▶ [TUGAS LATIHAN]:
(1) Menurut teks tentang kunjungan ke Museum Sri Baduga, pada tahun berapa museum itu didirikan?
(2) Salin tanpa perubahan bagian teks tentang kunjungan ke Museum Sri Baduga yang dimulai dengan kata-kata "Di luar Museum, saya" dan berakhir dengan "hilang di pikiran.".
(3) Tentukan apakah tiap pernyataan berikut sesuai dengan teks tentang kunjungan ke Museum Sri Baduga. Jawab ya atau tidak, lalu kutip kata-kata penentunya dari teks.
(a) Penulis berkeliling di museum itu selama dua jam.
(b) Kereta Kencana Paksinaga Liman adalah kereta kencana kesultanan Kasepuhan Cirebon.
(c) Penulis berfoto dengan Pak Ridwan Kamil yang asli.

Waktu dua jam terasa seperti dua menit ketika berkeliling di museum yang didirikan tahun 1974 itu. Beberapa kali saya berkata kepada teman saya untuk mengelilingi sekali lagi, supaya saya bisa melihat lebih detail keseluruhan benda. Karena ada satu museum yang akan kami kunjungi juga, saya tidak bisa egois untuk berlama-lama di Museum Sri Baduga. Saya hanya berkata jika suatu hari, saya akan ke Museum Sri Baduga lagi, dengan menyediakan waktu lebih lama supaya bisa melihat berbagai koleksi lebih dekat.
Di luar Museum, saya sempat mengambil beberapa foto. Ada foto di depan Kereta Kencana Paksinaga Liman, yang merupakan kereta kencana kesultanan Kanoman Cirebon. Saya juga sempat berfoto dengan Pak Ridwan Kamil (hehehe, saya sudah bahagia meski bukan Pak Ridwan Kamil yang asli). Selain itu, karena memiliki buku yang saya tulis sendiri, saya juga memotret buku di depan lingkungan Museum Sri Baduga.
Dokumen Pribadi |
Dokumen Pribadi |
Petualangan saya di Museum Sri Baduga benar-benar menambah khasanah pengetahuan saya. Jujur, saya makin cinta terhadap suku Sunda dan budaya-budayanya. Saya juga makin bersemangat untuk menggali berbagai hal tentang Sunda. Sebagai anak muda yang tentu akan jadi penerus bangsa, mengunjungi museum seperti ini bisa jadi cara saya supaya sejarah-sejarah itu bisa tetap diingat dan tidak hilang di pikiran.

▶ [DATA YANG DIBERIKAN]:
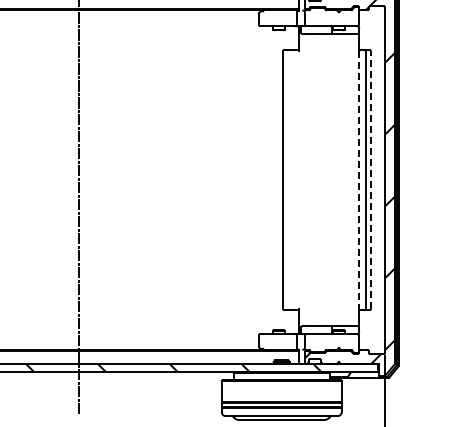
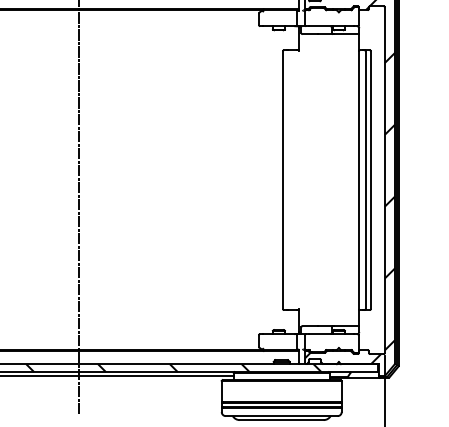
line at (358, 180): dashed -> solid
line at (370, 180): dashed -> solid
line at (117, 376): none -> present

▶ [PEMBAHASAN JAWABAN]:
(1) Tahun 1974.

(2)
Di luar Museum, saya sempat mengambil beberapa foto. Ada foto di depan Kereta Kencana Paksinaga Liman, yang merupakan kereta kencana kesultanan Kanoman Cirebon. Saya juga sempat berfoto dengan Pak Ridwan Kamil (hehehe, saya sudah bahagia meski bukan Pak Ridwan Kamil yang asli). Selain itu, karena memiliki buku yang saya tulis sendiri, saya juga memotret buku di depan lingkungan Museum Sri Baduga.
Dokumen Pribadi |
Dokumen Pribadi |
Petualangan saya di Museum Sri Baduga benar-benar menambah khasanah pengetahuan saya. Jujur, saya makin cinta terhadap suku Sunda dan budaya-budayanya. Saya juga makin bersemangat untuk menggali berbagai hal tentang Sunda. Sebagai anak muda yang tentu akan jadi penerus bangsa, mengunjungi museum seperti ini bisa jadi cara saya supaya sejarah-sejarah itu bisa tetap diingat dan tidak hilang di pikiran.

(3)
(a) Ya: "Waktu dua jam terasa seperti dua menit ketika berkeliling di museum yang didirikan tahun 1974 itu."
(b) Tidak: "yang merupakan kereta kencana kesultanan Kanoman Cirebon."
(c) Tidak: "saya sudah bahagia meski bukan Pak Ridwan Kamil yang asli"